Quinta-feira, 23.10.08







Todas as semanas vou ao peixe. É um gosto que tenho desde pequeno. Já criança adorava ver em cima das bancas os pequenos e grandes seres do mar. Cada um representava uma aventura e um mistério trazidos do grande oceano à seca planície. Nessa viagem a minha imaginação galopava frenética ao encontro de caravelas e atlântidas perdidas. Por isso, desde sempre, gostei de ir ao peixe.

Só ontem não!

Quando cheguei à banca já ela lá estava. Pequenina, velha, metida num casaquinho de malha que já fora azul escuro, sendo agora só borbotos e que na sua pobreza parecia ser um ténue escudo contra o mundo. Falava com um dos vendedores. Troquei duas brejeirices com quem me veio atender e comecei a namorar o pescado. Perguntei preços, vi qualidades, fazendo a minha escolha.

Ao lado, o vendedor instava a cliente: Então D. Vitória, o que é que decide.
Olhei para o lado e vi-lhe o olhar doce dançar indeciso entre o carapau e a garoupa. Como éramos os dois únicos clientes o vendedor não pressionava muito mas, começa a sentir-se que já estava a ficar um tanto ou quanto impaciente. Já eu tinha comprado salmonetes, um belo pregado e ia a entrar no imperador quando, uma leve voz ciciou a meu lado:

É que o meu Joaquim está doente. Há duas semanas que só come carapaus! Já começa a estar enjoado. Pese lá duas postas de garoupa.

A garoupa tinha um ar lindo. Seria a minha próxima compra. Já antecipava as postas grelhadas, a quebrarem-se em lascas plenas de sabor e o vendedor a dizer:

Pois, é, D. Vitória.

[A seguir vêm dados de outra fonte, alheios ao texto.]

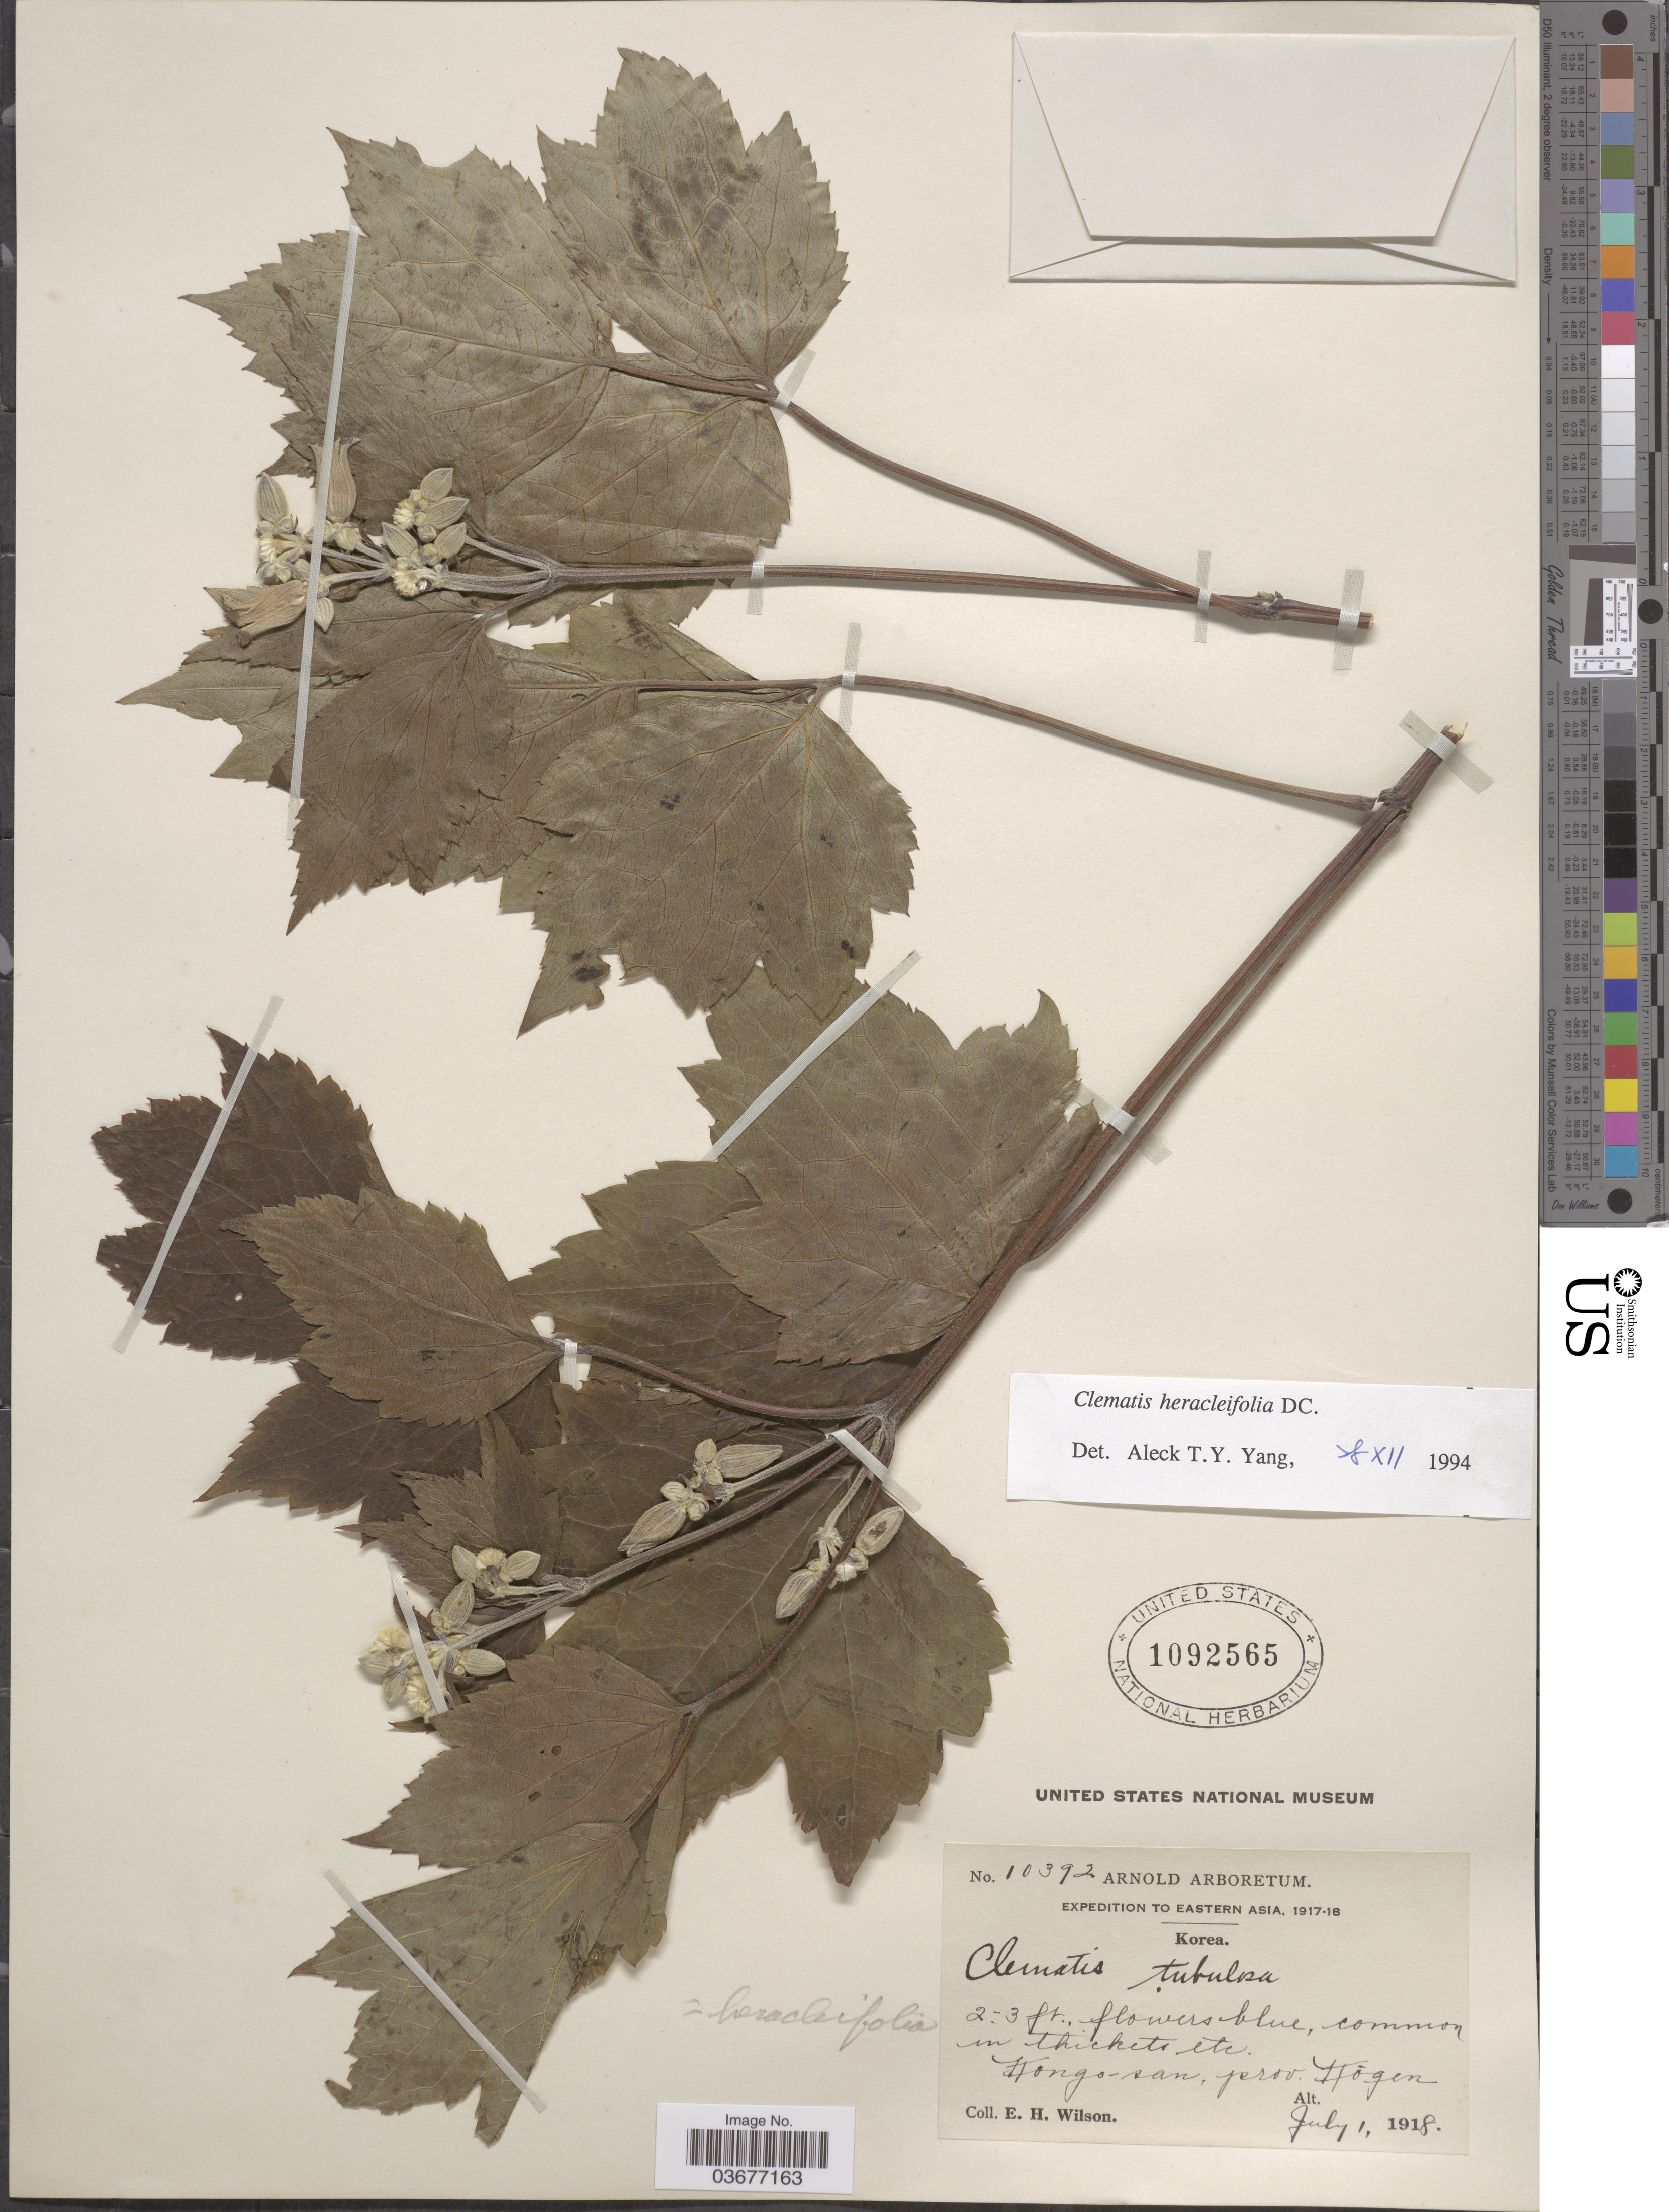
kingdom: Plantae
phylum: Tracheophyta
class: Magnoliopsida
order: Ranunculales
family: Ranunculaceae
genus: Clematis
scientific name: Clematis heracleifolia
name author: DC.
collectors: E. Wilson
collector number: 10392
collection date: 1918-07-01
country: North Korea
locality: Eastern Asia. Korea. Hongo-san, prov. Kogen.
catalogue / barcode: US 1092565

São onze euros!

Ai, meu deus, disse aflita a senhora. Só tenho dez euros e isto é para comermos toda a semana. Desculpe-me, desculpe-me! Onde é que eu tinha a cabeça? Olhando para mim pedia protecção e que a compreendesse. Não me leve a mal, mas não posso levar essas postas. Faça-me o favor, embrulhe-me apenas uma.

Era tão visível o sofrimento e a humilhação da senhora que o primeiro gesto de irritação do vendedor morreu à nascença. Ainda quis fazer uma gracinha dizendo que com aquele dinheiro podia comprar carapau para duas semanas, mas ficou a meio da frase, siderado pela fugaz compreensão daquele mesquinho drama.

Agarrou na posta de garoupa com que iria fazer brilhar o menu do seu doente, pensando possivelmente o que fazer com os cinco euros restantes para os dias que faltavam da semana arrastando-se devagar, só, frágil e humilhada para a porta da praça.

Todos ficámos uns instantes calados! Depois:

Então o que é que vai mais hoje?

Não ia mais nada. Não poderia ir mais nada. A posta de garoupa solitária sobre a banca era uma espinha cravada no meu dia.

Paguei com notas que queimavam os dedos e saí, atordoado, a pensar que a Maria Vitória, de seu nome, somara mais uma derrota, às quantas mais caladas ao longo da parca vida.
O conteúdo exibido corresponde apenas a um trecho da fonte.